Effectiveness of the Use of Standardized Vocabularies on Epilepsy Patient Cohort Generation

Hyesil Jung; Ho-Young Lee; Sooyoung Yoo; Hee Hwang; Hyunyoung Baek

doi:10.4258/hir.2022.28.3.240

Abstract

Objectives

This study investigated the effectiveness of using standardized vocabularies to generate epilepsy patient cohorts with local medical codes, SNOMED Clinical Terms (SNOMED CT), and International Classification of Diseases tenth revision (ICD-10)/Korean Classification of Diseases-7 (KCD-7).

Methods

We compared the granularity between SNOMED CT and ICD-10 for epilepsy by counting the number of SNOMED CT concepts mapped to one ICD-10 code. Next, we created epilepsy patient cohorts by selecting all patients who had at least one code included in the concept sets defined using each vocabulary. We set patient cohorts generated by local codes as the reference to evaluate the patient cohorts generated using SNOMED CT and ICD-10/KCD-7. We compared the number of patients, the prevalence of epilepsy, and the age distribution between patient cohorts by year.

Results

In terms of the cohort size, the match rate with the reference cohort was approximately 99.2% for SNOMED CT and 94.0% for ICD-10/KDC7. From 2010 to 2019, the mean prevalence of epilepsy defined using the local codes, SNOMED CT, and ICD-10/KCD-7 was 0.889%, 0.891% and 0.923%, respectively. The age distribution of epilepsy patients showed no significant difference between the cohorts defined using local codes or SNOMED CT, but the ICD-9/KCD-7-generated cohort showed a substantial gap in the age distribution of patients with epilepsy compared to the cohort generated using the local codes.

Conclusions

The number and age distribution of patients were substantially different from the reference when we used ICD-10/KCD-7 codes, but not when we used SNOMED CT concepts. Therefore, SNOMED CT is more suitable for representing clinical ideas and conducting clinical studies than ICD-10/KCD-7.

Go to :

I. Introduction

The goal of adopting healthcare information technology is to optimize the collection, sharing, and utilization of data generated in the field of healthcare. Utilizing clinical data efficiently requires interoperability. Specifically, semantic interoperability, which preserves the semantics of the exchanged data, can be achieved using standardized terminologies. The standardization of clinical data makes it possible to efficiently conduct health information exchange and multinational network studies.

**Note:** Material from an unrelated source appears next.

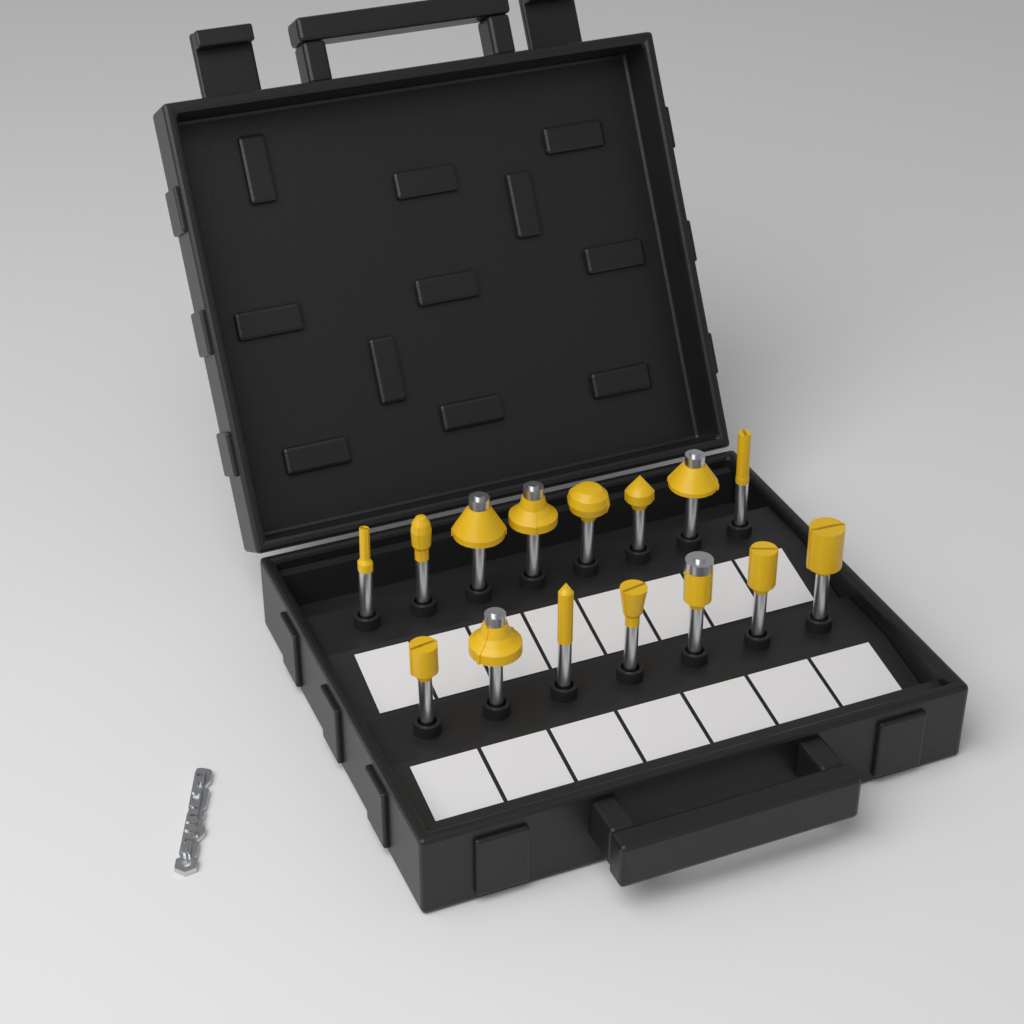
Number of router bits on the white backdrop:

SNOMED Clinical Terms (SNOMED CT) is the most widely used system of clinical terminology with fine granularity and an extensive hierarchy; it is also increasingly used for clinical data entry and retrieval. SNOMED CT is used in 40 member countries and by more than 5,000 individuals and organizations around the world [1]. In August 2020, Korea became the 39th member of SNOMED International, and domestic healthcare institutions are actively working to achieve semantic interoperability and standardization of health data using SNOMED CT. SNOMED CT has been used in Korean national IT initiatives, such as the program for the certification of Electronic Medical Records (EMR) systems, for health information exchange, for data-driven hospitals, and for national registries (e.g., the Cancer Registration and Statistics Program) [2].

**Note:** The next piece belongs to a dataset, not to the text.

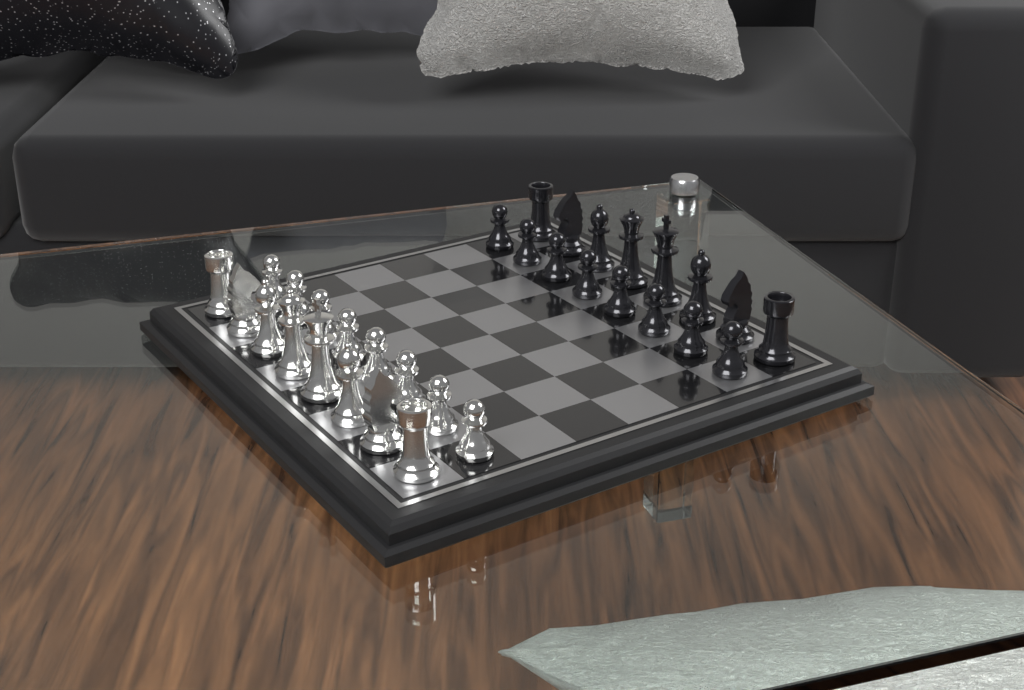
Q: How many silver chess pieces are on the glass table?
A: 16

Seoul National University Bundang Hospital (SNUBH) has been using standard terminologies, including SNOMED CT, for semantic interoperability and data utilization since it was founded in 2003. Specifically, all diagnoses, chief complaints, and surgical procedure codes were standardized using SNOMED CT and International Classification of Diseases ninth revision with clinical modification (ICD-9-CM). In addition, significant numbers of clinical observation records (e.g., vital signs and pain scores), radiology and pathology reports, and laboratory test results were mapped to the corresponding Logical Observation Identifier Names and Codes.

However, there are concerns about information loss whenever a mapping is performed [3]. Mapping concepts from one taxonomy to another can create semantic inconsistency due to hierarchy incongruence [4,5]. There is a difference in granularity between terminologies; for example, a source concept may be either too specific or too general to be directly mapped to a target concept [6]. Despite these concerns, Reich et al. [4] showed that, although there are vocabulary differences in mapping from ICD-9-CM to SNOMED CT and these differences cause differences in cohorts, studies that used these mappings showed minimal differences compared with those of the original studies. Hripcsak et al. [3] also showed that mapping data from source ICD billing codes to SNOMED CT codes had only a very small effect on the generated patient cohorts. However, another study showed substantial inconsistencies and disagreements between patient cohorts generated by standardized vocabularies and original codes across network sites [7].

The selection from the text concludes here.